The trumpet sequence in the chorus of The White Dove Sailed was pulled from a license-free copy of a sample of the Indiana Jones movie theme. I grabbed four notes that I thought would fit and dropped them into the chorus expecting to have to play around with the pitch and speed of the sample. To my amazement, the trumpet blast happened to be in exactly the right key and even fit the pacing of the song. More serendipity. It’s not my favorite song but I love the trumpets, the sliding bass and the distorted voicing and the lyrics are strange, but they have meaning for me. Almost all of this string of words came out while driving. (Hey, I’m worried about my sanity too so you’re not alone.)
Sunday, May 15, 2011
That's The Way It Goes (2009)

That's The Way It Goes (2009)
That’s the way it goes.
We pinwheel down
And then we eat the dirt.
How was I to know?
They were dreaming up / A new kind of hurt.
That’s the way it goes.
Feeling small
And standing even smaller
That’s the way it feels.
Standing tall / But always evil’s taller.
That’s the way it goes.
We pinwheel down
And then we eat the dirt.
How was I to know?
They were dreaming up / A new kind of hurt.
That’s the way it goes.
Feeling small
And standing even smaller
That’s the way it feels.
Standing tall / But always evil’s taller.

■ Short problem
Answer these questions from the blog text:
(a) Which movie theme did the trumpet sample in the chorus of The White Dove Sailed come from?
(b) Where did almost all the words of The White Dove Sailed come out?
(c) In That's The Way It Goes, what do "we" do after we pinwheel down?

■ Data block
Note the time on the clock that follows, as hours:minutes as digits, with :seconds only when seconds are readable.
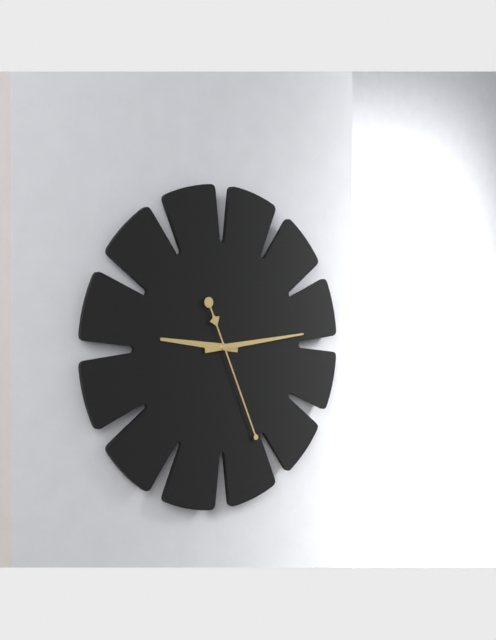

■ Result of this task
(a) The Indiana Jones movie theme.
(b) While driving.
(c) We eat the dirt.